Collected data
<<<<

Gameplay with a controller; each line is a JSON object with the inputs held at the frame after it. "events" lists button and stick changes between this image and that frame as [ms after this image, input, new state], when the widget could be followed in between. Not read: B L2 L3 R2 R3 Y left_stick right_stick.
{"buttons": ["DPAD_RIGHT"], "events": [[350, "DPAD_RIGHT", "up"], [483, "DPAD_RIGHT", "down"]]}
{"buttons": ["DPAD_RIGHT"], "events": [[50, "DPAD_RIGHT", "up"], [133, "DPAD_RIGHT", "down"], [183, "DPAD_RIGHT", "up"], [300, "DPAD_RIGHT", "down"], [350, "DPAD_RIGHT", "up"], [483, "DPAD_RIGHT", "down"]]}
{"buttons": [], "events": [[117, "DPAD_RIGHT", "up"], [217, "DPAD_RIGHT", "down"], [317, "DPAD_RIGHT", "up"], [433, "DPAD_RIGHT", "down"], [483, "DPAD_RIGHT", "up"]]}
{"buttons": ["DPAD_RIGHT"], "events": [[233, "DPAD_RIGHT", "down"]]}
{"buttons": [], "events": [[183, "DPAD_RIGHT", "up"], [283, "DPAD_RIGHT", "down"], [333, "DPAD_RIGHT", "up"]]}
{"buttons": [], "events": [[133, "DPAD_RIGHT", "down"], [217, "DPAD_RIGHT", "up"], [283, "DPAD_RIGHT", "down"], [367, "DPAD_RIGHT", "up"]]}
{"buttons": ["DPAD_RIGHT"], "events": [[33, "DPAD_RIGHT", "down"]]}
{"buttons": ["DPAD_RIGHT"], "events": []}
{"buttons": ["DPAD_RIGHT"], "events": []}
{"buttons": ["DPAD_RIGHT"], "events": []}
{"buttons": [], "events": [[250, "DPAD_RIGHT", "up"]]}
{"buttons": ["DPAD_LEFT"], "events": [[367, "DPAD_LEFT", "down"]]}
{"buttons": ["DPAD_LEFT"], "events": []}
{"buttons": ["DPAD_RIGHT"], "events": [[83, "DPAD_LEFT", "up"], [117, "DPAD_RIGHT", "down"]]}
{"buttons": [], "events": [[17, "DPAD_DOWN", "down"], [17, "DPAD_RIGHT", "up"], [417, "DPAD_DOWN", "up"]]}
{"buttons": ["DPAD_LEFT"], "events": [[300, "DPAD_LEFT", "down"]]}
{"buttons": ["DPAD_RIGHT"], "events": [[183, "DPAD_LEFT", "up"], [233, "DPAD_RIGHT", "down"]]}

>>>>

» **Aim of the task**
Go through the records line by line, and copy each line that holds the string "down".

» **Expected answer**
{"buttons": ["DPAD_RIGHT"], "events": [[350, "DPAD_RIGHT", "up"], [483, "DPAD_RIGHT", "down"]]}
{"buttons": ["DPAD_RIGHT"], "events": [[50, "DPAD_RIGHT", "up"], [133, "DPAD_RIGHT", "down"], [183, "DPAD_RIGHT", "up"], [300, "DPAD_RIGHT", "down"], [350, "DPAD_RIGHT", "up"], [483, "DPAD_RIGHT", "down"]]}
{"buttons": [], "events": [[117, "DPAD_RIGHT", "up"], [217, "DPAD_RIGHT", "down"], [317, "DPAD_RIGHT", "up"], [433, "DPAD_RIGHT", "down"], [483, "DPAD_RIGHT", "up"]]}
{"buttons": ["DPAD_RIGHT"], "events": [[233, "DPAD_RIGHT", "down"]]}
{"buttons": [], "events": [[183, "DPAD_RIGHT", "up"], [283, "DPAD_RIGHT", "down"], [333, "DPAD_RIGHT", "up"]]}
{"buttons": [], "events": [[133, "DPAD_RIGHT", "down"], [217, "DPAD_RIGHT", "up"], [283, "DPAD_RIGHT", "down"], [367, "DPAD_RIGHT", "up"]]}
{"buttons": ["DPAD_RIGHT"], "events": [[33, "DPAD_RIGHT", "down"]]}
{"buttons": ["DPAD_LEFT"], "events": [[367, "DPAD_LEFT", "down"]]}
{"buttons": ["DPAD_RIGHT"], "events": [[83, "DPAD_LEFT", "up"], [117, "DPAD_RIGHT", "down"]]}
{"buttons": [], "events": [[17, "DPAD_DOWN", "down"], [17, "DPAD_RIGHT", "up"], [417, "DPAD_DOWN", "up"]]}
{"buttons": ["DPAD_LEFT"], "events": [[300, "DPAD_LEFT", "down"]]}
{"buttons": ["DPAD_RIGHT"], "events": [[183, "DPAD_LEFT", "up"], [233, "DPAD_RIGHT", "down"]]}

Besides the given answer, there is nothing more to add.